Me llevó hasta el ascensor. Esperamos a que se abriera la puerta y entonces entramos. Estábamos en el tercer piso, y teníamos que ir a la planta baja, así que ella pulsó el botón «0». Se oyó un pitido y a continuación se cerraron las puertas. Sólo ella y yo nos encontrábamos ahí. El ascensor bajó y las puertas se abrieron. Salimos de ese lugar y un hombre aparentemente apresurado, que llevaba barba, entró. Sería un enfermero, a juzgar por su aspecto; llevaba mascarilla y una bata blanca.
─¡Demonios, son las dos y veintidós…! ─murmuró la enfermera, mientras me llevaba por el pasillo de la planta baja a paso rápido─. Me dijo que te llevara con él a y cuarto…
─No es tanta la diferencia, ¿no? ─interrogué yo, extrañada ante que exigieran semejante puntualidad.
─Para cualquiera de los mortales, no ─admitió ella─. Pero para el doctor Antonio, sí.
─¡Pues ve más rápido! ─la animé.
─Eso intento, pero como choque con alguien me van a echar de aquí…
─Da igual, ¡piensa en el aquí y el ahora!
─¡Tienes razón! ─exclamó, ya corriendo por el pasillo a toda velocidad.
Quién diría que yo estaba animando a una enfermera a correr por los pasillos como una loca irresponsable.
En una de las curvas en las que girábamos a todo correr, casi arrollamos a un señor mayor que iba con su bastón.
─¡Maldita sea, tenga cuidado!
El hombre tenía razón. Estábamos siendo unas irresponsables. Pero, por una vez, no fui tan prudente como siempre, y me sentí rebelde. Hasta cierto punto, estaba bien rebelarse contra el universo y no ser una damisela bien portada que actúa como una princesita. Pero correr por los pasillos de un hospital seguramente no era el acto más adecuado para rebelarse contra la sociedad y romper los esquemas y prejuicios de la gente; no tenía nada que ver una cosa con la otra.
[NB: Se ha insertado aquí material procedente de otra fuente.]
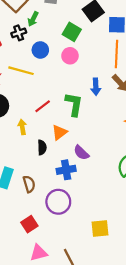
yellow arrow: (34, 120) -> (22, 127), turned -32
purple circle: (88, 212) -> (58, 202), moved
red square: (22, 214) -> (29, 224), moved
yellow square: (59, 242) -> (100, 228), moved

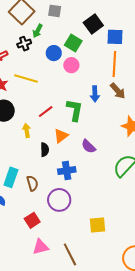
blue circle: (40, 50) -> (54, 53), moved
purple semicircle: (81, 153) -> (89, 146), moved

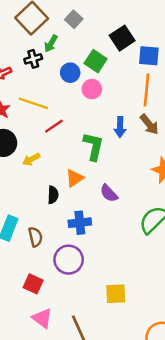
gray square: (55, 11) -> (74, 19), turned 32
red line: (46, 112) -> (54, 126), moved
yellow arrow: (27, 131) -> (31, 159), moved, turned -112
red square: (32, 220) -> (33, 284), turned -35
pink triangle: (41, 247) -> (42, 318), turned 48

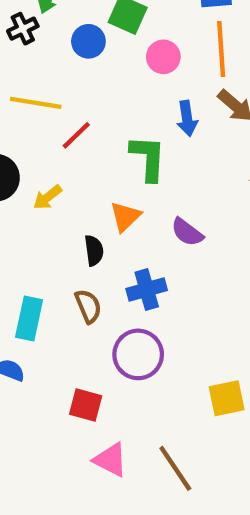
pink circle: (92, 89) -> (163, 57), moved
brown semicircle: (35, 237) -> (88, 306), moved

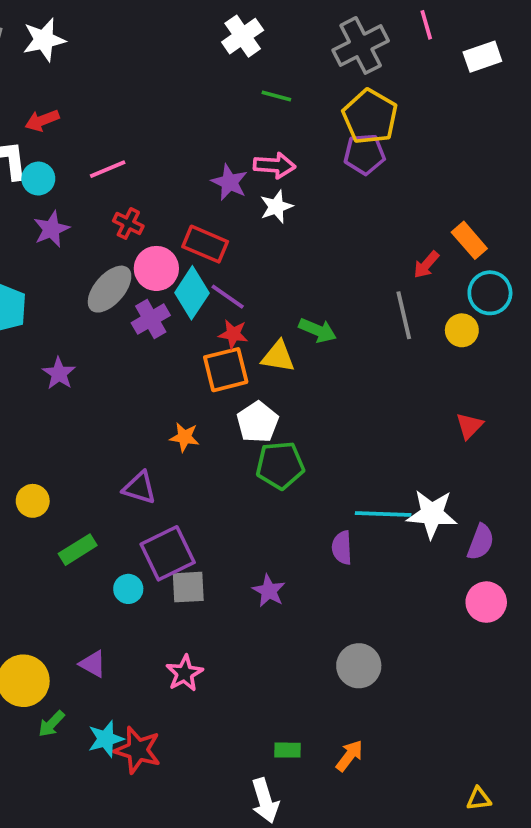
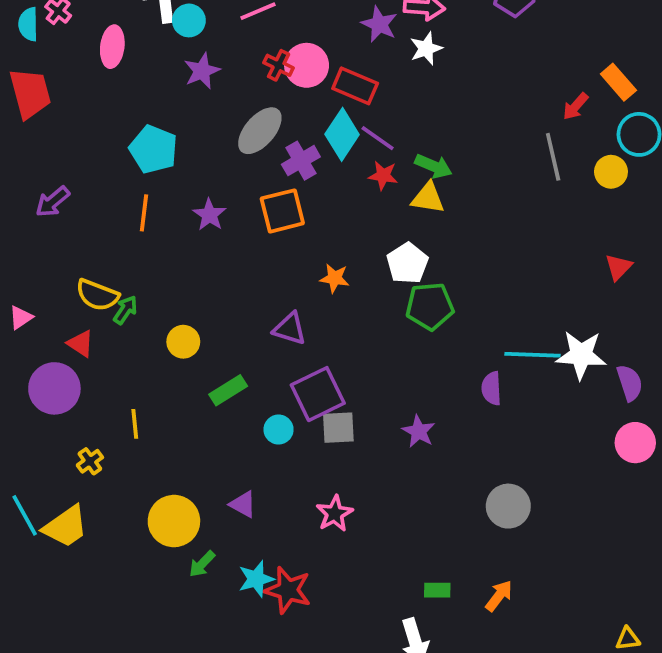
pink circle: (156, 268) -> (307, 65), moved
green arrow: (318, 330) -> (434, 166), moved
orange square: (226, 370) -> (282, 211), moved
purple semicircle: (481, 542) -> (630, 383), turned -39

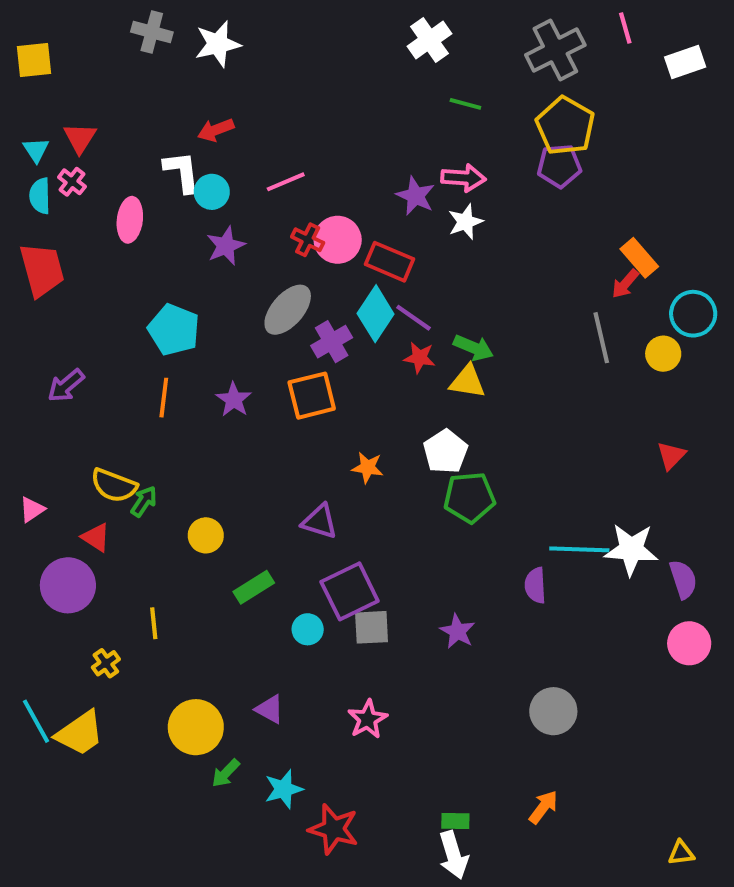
orange rectangle: (618, 82) -> (639, 258), moved
red star: (288, 590) -> (334, 829), moved
green rectangle: (437, 590) -> (455, 821), moved

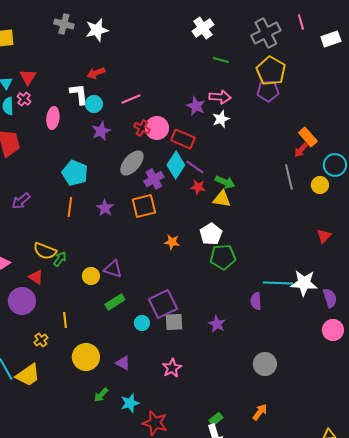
purple triangle: (320, 521) -> (113, 269), moved
yellow circle: (196, 727) -> (86, 357), moved
green rectangle: (455, 821) -> (216, 419), turned -40

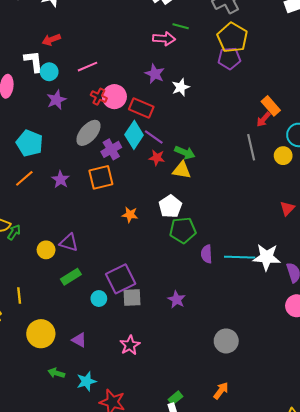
pink arrow: (220, 97) -> (164, 39), moved
orange line: (70, 207) -> (24, 178), turned 42
purple semicircle: (256, 301) -> (207, 254), moved
green arrow: (101, 395) -> (56, 373), turned 63

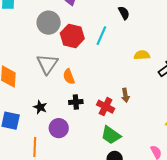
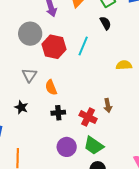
gray triangle: (47, 64) -> (29, 75), size x0.7
black star: (40, 107) -> (21, 107), moved
purple circle: (59, 128) -> (67, 147), moved

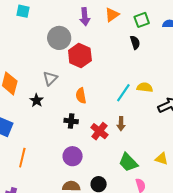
cyan line: (83, 46) -> (123, 93), moved
orange semicircle: (51, 87) -> (81, 96), moved
black star: (21, 107) -> (37, 100), moved
green trapezoid: (94, 146) -> (128, 162), moved

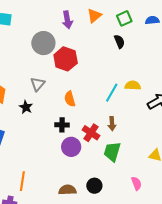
purple circle: (73, 156) -> (71, 147), moved
orange line: (22, 158) -> (22, 181), moved
green trapezoid: (128, 162) -> (112, 152), moved, turned 65

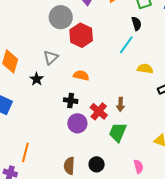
cyan line: (112, 93) -> (126, 45), moved
orange semicircle: (70, 99) -> (81, 75), turned 112
brown semicircle: (67, 190) -> (69, 166), turned -90

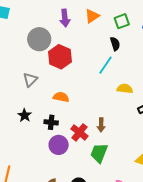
black star: (37, 79) -> (25, 115), moved

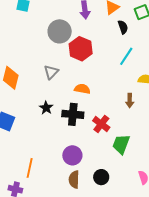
black semicircle: (115, 44) -> (123, 27), moved
black cross: (51, 122) -> (73, 114), size x1.5
brown arrow: (101, 125) -> (130, 101), moved
purple circle: (59, 145) -> (72, 155), moved

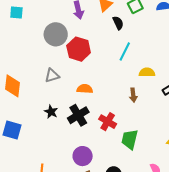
gray triangle: (51, 72) -> (52, 76), turned 35
black cross: (73, 114) -> (78, 115), turned -30

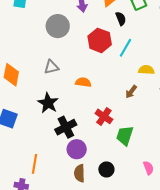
red hexagon: (79, 49) -> (100, 40), moved
brown arrow: (133, 95) -> (131, 92), turned 40
black star: (51, 112) -> (48, 103), size x1.5
black cross: (78, 115) -> (66, 127), moved

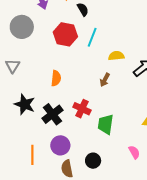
gray triangle: (51, 67) -> (13, 66), moved, turned -35
orange semicircle: (83, 82) -> (56, 78), turned 98
black cross: (66, 127) -> (52, 114), moved
orange line: (35, 164) -> (32, 155), moved

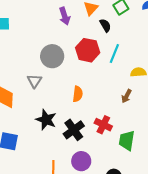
gray circle: (22, 27) -> (52, 56), moved

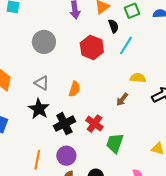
cyan line: (114, 53) -> (126, 46), moved
gray circle: (52, 56) -> (44, 42), moved
gray triangle: (34, 81) -> (42, 83), moved, turned -42

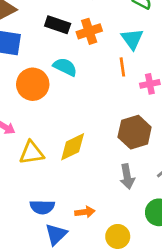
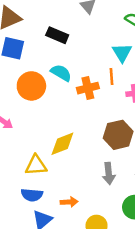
orange cross: (89, 31) -> (88, 88), moved
yellow triangle: (32, 153) -> (36, 165), moved

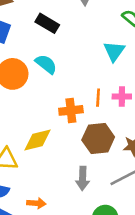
orange line: (112, 77) -> (98, 98), moved
orange cross: (88, 88) -> (71, 110), moved

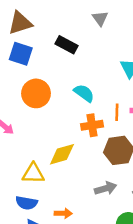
cyan semicircle: (46, 64) -> (84, 93), moved
gray arrow: (83, 178) -> (106, 188), turned -105

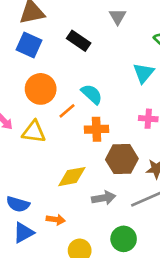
orange line: (117, 112) -> (67, 111), moved, turned 42
yellow diamond: (62, 154) -> (72, 177), moved
yellow triangle: (33, 173) -> (34, 132), moved

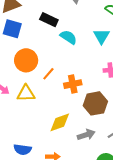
cyan semicircle: (92, 94) -> (68, 37), moved

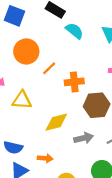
yellow triangle: (26, 93) -> (22, 100), moved

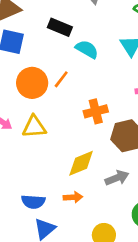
orange line: (49, 68) -> (61, 79), moved
yellow triangle: (22, 100) -> (34, 127), moved
orange arrow: (45, 158) -> (73, 197), moved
─¡Perdón! ─gritó Carmen, girándose para ver al anciano, ya a unos cinco metros de distancia de ese hombre.
Me giré para divisar la escena y vi que el anciano seguía refunfuñando.
─Los jóvenes de hoy en día no respetan a sus sabios mayores… ─murmuraba enfadado, pero no muy bajo, pues yo lo oía a cinco metros.
─Ya casi estamos, María.
─Sólo son y veinticinco, tranquila ─anuncié.
Paramos frente a una puerta grisácea bastante fría, como suelen ser las de hospital.
─Ya hemos llegado ─anunció mi enfermera, abriendo la puerta.
Dentro se encontraba mi doctor, al que nunca había visto; hasta ese momento, todas las noticias que tenía que saber yo, me las había notificado Carmen.
Entré empujada por la señora que me había acompañado durante muchas de las horas que había pasado en el hospital.
─Buenos días, María ─saludó un señor de unos cincuenta y pico años, de barba y pelo gris, gafas de grueso armazón de plástico negro; y después se levantó de la mullida y cómoda silla de su despacho, acercándose a mí para recibirme de forma educada─. Soy Antonio.
Me ofreció su mano y la estreché.
─María, encantada.
─Ya tengo tus análisis ─anunció tranquilo el doctor.
─¿Están bien?
─Sí, están bien ─afirmó, yéndose de nuevo en dirección a su escritorio, e invitándome a seguirlo─. Hablemos de ellos.
Carmen llevó con suavidad mi silla de ruedas hasta cerca de su mesa. El doctor se dejó caer en el sillón marrón que tenía el típico aspecto de asiento de despacho para señores abogados de mediana edad muy aburridos y serios.
Observé al hombre, a la espera de que empezara a hablar sobre los resultados de mi prueba.
Abrió un cajón del escritorio.
─Entonces… ─dijo mientras rebuscaba entre papeles, hasta que finalmente lo encontró─. Aquí está.
Sacó unas cuantas hojas grapadas. Me quedé mirándolas.
─Estos son los resultados de tu análisis de sangre ─explicó─. Están perfectos, tal y como deberían estar.
─¿Qué aparece en ese informe? ─pregunté yo, que nunca había tenido la posibilidad de ver los resultados de ningún análisis.
─Pues bueno, de colesterol estás bien; de todos modos, a tu edad siempre es necesario, ya que se transforma en hormonas. El problema sólo viene cuando te haces mayor, porque ya no se transforma en nada y se acumula en el torrente circulatorio y va dañando los órganos. Los glóbulos rojos y blancos están bien. ¿Quieres saber más? Viene mucha información.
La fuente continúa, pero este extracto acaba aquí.